-------- Text section
BellSouth Corp plans to throw a wider net over the US enterprise VoIP market by launching a hosted VoIP service next year – at least 18 months after it initially expected.

The Atlanta, Georgia-based regional telecom carrier began limited trials of the service in June, 2004 with the aim of rolling it out later that year. But demand proved sluggish and BellSouth pushed back its timing to 2006.

Like many of its bell counterparts in the US, such as MCI and Qwest, BellSouth insists VoIP is an opportunity not a threat. A number of bells, including BellSouth, have targeted enterprise customers to fill a void left by most pure-play VoIP providers, including Vonage, that case consumer and SOHO customers instead.

BellSouth has been in the VoIP space for about four years, and its enterprise offerings include an IP-PBX as well as a managed service in which network equipment resides on a customer premises. Charged a flat monthly fee, customers get local and long-distance calling, a desktop communications manager and usual features, such as follow-me calling, remote office, voicemail and unified messaging.
----------------
-------- Given material
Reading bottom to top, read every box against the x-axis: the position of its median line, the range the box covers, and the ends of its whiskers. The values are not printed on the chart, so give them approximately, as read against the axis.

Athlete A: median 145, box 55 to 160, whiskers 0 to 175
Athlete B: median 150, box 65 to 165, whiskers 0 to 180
----------------
> _Your goal_
Reproduce word for word the part of the BellSouth VoIP article starting with "The Atlanta, Georgia-based" and going on through "SOHO customers instead.". Draw only on the BellSouth VoIP article and set the material aside.

> _Expected output_
The Atlanta, Georgia-based regional telecom carrier began limited trials of the service in June, 2004 with the aim of rolling it out later that year. But demand proved sluggish and BellSouth pushed back its timing to 2006.

Like many of its bell counterparts in the US, such as MCI and Qwest, BellSouth insists VoIP is an opportunity not a threat. A number of bells, including BellSouth, have targeted enterprise customers to fill a void left by most pure-play VoIP providers, including Vonage, that case consumer and SOHO customers instead.